Amadi, um jovem nigeriano, acha em São Paulo as pistas para reencontrar seu irmão mais velho, Ikenna, que há muito não entra em contato com a família. Hospedado na casa de um tio, Amadi começa a desvendar um mundo de mitologias que o irmão criou a seu próprio respeito.
18/11/2020
Em seu primeiro filme ficcional - depois de dois documentários, A Vida Privada dos Hipopótamos e Ela Sonhou que eu Morri -, o diretor Matias Mariani compõe uma espécie de thriller existencial, em torno de dois irmãos nigerianos, Ikenna e Amadi. Ikenna (Chukwudi Iwuji) sumiu no mundo e o irmão menor, Amadi (OC Ukeje), que assumiu com a mãe a missão de procurá-lo, resolve seguir sua pista do outro lado do mundo, em São Paulo.
A partir dessa busca, a história estabelece como seu fio uma redefinição não só de geografias, como de identidades, que se aproximam e repelem ao mesmo tempo. Ikenna é o primogênito e, segundo a tradição de sua cultura, tem que assumir certos papeis para os quais supostamente Amadi não está talhado. Amadi, por sua vez, será confrontado o tempo todo pela figura fantasmagórica deste irmão perdido, cuja trajetória está obscurecida por mitos que Amadi irá pouco a pouco desmontando.

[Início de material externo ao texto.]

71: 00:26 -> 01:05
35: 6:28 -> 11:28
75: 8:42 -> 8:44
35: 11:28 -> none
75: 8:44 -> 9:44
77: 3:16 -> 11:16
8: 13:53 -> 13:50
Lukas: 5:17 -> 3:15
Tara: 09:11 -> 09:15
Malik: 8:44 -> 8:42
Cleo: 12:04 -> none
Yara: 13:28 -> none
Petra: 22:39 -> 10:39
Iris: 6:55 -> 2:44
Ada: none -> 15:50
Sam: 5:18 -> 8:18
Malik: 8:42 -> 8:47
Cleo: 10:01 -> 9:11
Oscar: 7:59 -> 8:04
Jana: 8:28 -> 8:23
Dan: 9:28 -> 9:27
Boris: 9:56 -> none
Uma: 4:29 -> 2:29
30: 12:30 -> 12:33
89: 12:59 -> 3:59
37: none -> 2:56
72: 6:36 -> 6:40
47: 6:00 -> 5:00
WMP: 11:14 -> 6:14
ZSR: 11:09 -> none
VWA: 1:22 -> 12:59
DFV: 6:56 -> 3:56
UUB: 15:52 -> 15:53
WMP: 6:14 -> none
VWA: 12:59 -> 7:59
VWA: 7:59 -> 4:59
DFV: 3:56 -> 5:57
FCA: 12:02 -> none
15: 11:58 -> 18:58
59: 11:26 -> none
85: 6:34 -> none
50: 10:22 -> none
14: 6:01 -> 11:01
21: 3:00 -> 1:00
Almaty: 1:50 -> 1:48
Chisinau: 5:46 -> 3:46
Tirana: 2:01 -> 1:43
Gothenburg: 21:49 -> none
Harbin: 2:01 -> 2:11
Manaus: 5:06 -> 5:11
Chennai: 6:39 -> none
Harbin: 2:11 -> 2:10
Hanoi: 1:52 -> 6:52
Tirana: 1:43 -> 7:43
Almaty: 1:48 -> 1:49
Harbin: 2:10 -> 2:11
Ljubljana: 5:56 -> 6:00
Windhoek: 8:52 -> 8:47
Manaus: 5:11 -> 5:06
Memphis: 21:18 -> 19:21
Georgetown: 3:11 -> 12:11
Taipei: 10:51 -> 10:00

Abrigado na casa de um tio (Ike Barry), há anos radicado em São Paulo, Amadi vai descobrir a cidade por seu centro velho, cujas paisagens tornam-se também sinais para uma identificação. O tio tem um salão de cabeleireiro e negocia implantes de cabelo real na Galeria Presidente, que se torna um cenário de entrada para este país ainda desconhecido do recém-chegado através de seus habitantes, muitos deles imigrantes como ele.
Amadi procura o irmão, supostamente um professor de uma certa Covenant University, que logo descobre não existir no endereço fornecido. Pouco a pouco, Amadi traça os caminhos de Ikenna como um personagem que parece estar apagando suas pegadas e procurando não ser encontrado. Mas deixou vestígios, revelados por pessoas que o conheceram, como a manicure Emília (Indira Nascimento) e um apostador no Jockey Clube, Miro (Paulo André) - que o conheceu com o nome de Charlie.
Perdido nesta cidade estrangeira, premido pela dessintonia linguística, Amadi deve inscrever também seu corpo e vontades num novo espaço, buscando também liberar-se de resquícios negativos de sua ancestralidade, como uma suposta maldição herdada de uma bisavó. O filme é, então, feito dessa busca, do resgate da figura de um irmão que não se deixa conhecer, assombrado por suas próprias obsessões científicas e numerológicas, num trajeto nem sempre claro para quem tenta acompanhar. No meio de tudo, o mistério de existir, de voar, pousando onde for possível.